The new decision, Terry v. Hospitality Mutual Insurance Company, discusses each of these defenses, and applies very nuanced bases to reject them, with the Court then affirming the underlying multiple damages judgment against the insurer for having failed to settle the underlying action. What’s somewhat new, however, in the development of the doctrines in this area of the law, is the Court’s focus on and nuanced discussion of the insurer’s investigation into the claim, and the central role the Court’s criticism of that investigation plays in the Court’s holding. Massachusetts law imposes on insurers not just a duty to settle where liability is reasonably clear, but also a duty to reasonably investigate claims before making a settlement decision. For many years, the question of the propriety of the insurer’s investigation was but a poor stepchild to the question of whether the insurer had failed to settle where liability was reasonably clear – the courts and litigants focused on the latter in addressing whether liability should be imposed on the insurer for bad faith failure to settle, without much focus on whether the insurer’s investigation of the claim was appropriate.

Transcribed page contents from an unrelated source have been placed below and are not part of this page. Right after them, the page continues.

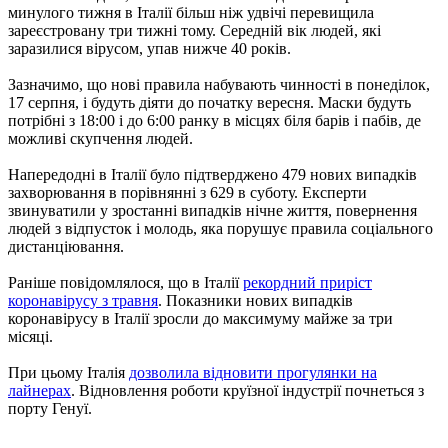
минулого тижня в Італії більш ніж удвічі перевищила
зареєстровану три тижні тому. Середній вік людей, які
заразилися вірусом, упав нижче 40 років.
Зазначимо, що нові правила набувають чинності в понеділок,
17 серпня, і будуть діяти до початку вересня. Маски будуть
потрібні з 18:00 і до 6:00 ранку в місцях біля барів і пабів, де
можливі скупчення людей.
Напередодні в Італії було підтверджено 479 нових випадків
захворювання в порівнянні з 629 в суботу. Експерти
звинуватили у зростанні випадків нічне життя, повернення
людей з відпусток і молодь, яка порушує правила соціального
дистанціювання.
Раніше повідомлялося, що в Італії
рекордний приріст
коронавірусу з травня
. Показники нових випадків
коронавірусу в Італії зросли до максимуму майже за три
місяці.
При цьому Італія
дозволила відновити прогулянки на
лайнерах
. Відновлення роботи круїзної індустрії почнеться з
порту Генуї.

Over the past few years, this has changed somewhat, as litigants and judges began focusing on the relationship between an insurer’s investigation of a claim and the insurer’s determination of whether to settle and how much to offer in settlement. In Terry, the Court closes the circle on this issue, with the duty to investigate serving as the key element in deciding whether to impose liability on the insurer for bad faith failure to settle. The Court found that the insurer’s investigation, upon which its settlement decisions were based, was not objective and was essentially self-serving; the Court found that the settlement offer made by the insurer, which was based upon that investigation, was, under that circumstance, unreasonable and gave rise to liability for bad faith failure to settle. It is hard not to conclude, when reading the opinion, that the Court would have found the exact same offer to have not been in bad faith if the preceding investigation, upon which the offer was premised, had not itself been conducted in bad faith.

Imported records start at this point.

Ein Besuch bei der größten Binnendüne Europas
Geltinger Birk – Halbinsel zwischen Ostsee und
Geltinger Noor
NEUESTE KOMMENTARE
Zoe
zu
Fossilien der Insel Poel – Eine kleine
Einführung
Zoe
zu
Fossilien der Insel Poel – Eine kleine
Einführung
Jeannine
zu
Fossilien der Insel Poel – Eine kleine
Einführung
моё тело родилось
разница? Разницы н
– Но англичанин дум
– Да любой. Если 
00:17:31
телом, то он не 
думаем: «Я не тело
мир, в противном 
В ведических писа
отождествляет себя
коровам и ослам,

Of interest, the Court goes to some length in its discussion to explain what constitutes a proper investigation and what instead constitutes an investigation that violates the insurer’s good faith claims handling obligations. The Court found that the insurer had breached its obligations with regard to investigation, leading to bad faith settlement decisions, because its investigation focused on disproving the insured’s liability rather than on an objective discovery into and evaluation of the events giving rise to the claim. The Court made clear that the former is a violation and supports liability for bad faith failure to settle where that deficient investigation is linked with an inappropriately low settlement offer, and that an insurer who wants to defend against a bad faith claim by citing its investigation and relying on the fact that its decisions were made in reliance on that investigation can only do so if its investigation was, in fact, an objective study of the circumstances of the claim.

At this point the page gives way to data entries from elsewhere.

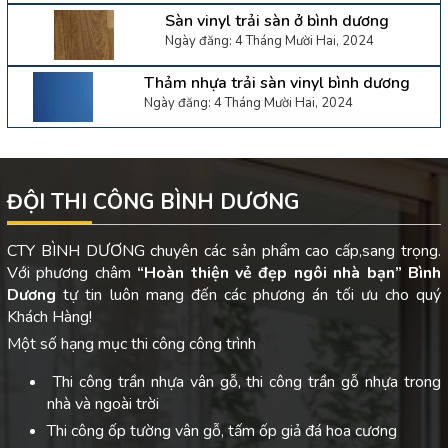
Sàn vinyl trải sàn ở bình dương
Ngày đăng: 4 Tháng Mười Hai, 2024
Thảm nhựa trải sàn vinyl bình dương
Ngày đăng: 4 Tháng Mười Hai, 2024
ĐỘI THI CÔNG BÌNH DƯƠNG
CTY BÌNH DƯƠNG chuyên các sản phẩm cao cấp,sang trọng.
Với phương châm
“Hoàn thiện vẻ đẹp ngôi nhà bạn”
Bình
Dương
tự tin luôn mang đến các phương án tối ưu cho quý
Khách Hàng!
Một số hạng mục thi công công trình
Thi công trần nhựa vân gỗ, thi công trần gỗ nhựa trong
nhà và ngoài trời
Thi công ốp tường vân gỗ, tấm ốp giả đá hoa cương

There are two interesting and practical takeaways from the decision. The first is that any good plaintiff’s lawyer suing an insurer for bad faith failure to settle in Massachusetts will focus both his case and her discovery on the details of the insurer’s investigation, as a flawed investigation will now be an easy hook for arguing that the insurer did not act reasonably in its settlement decisions. The second is that insurers need to, and will eventually if they haven’t already, make it a best practice to document in their files an objective and evenhanded investigation into a claim, recording both the good and bad learned in the investigation in the file, and to clearly tie their settlement offers to the findings of that investigation. Many insurers already do objectively investigate claims, but even for those carriers, the decision is a reminder that not only do they have to do so, they also have to make sure that objectivity is reflected in their claim files.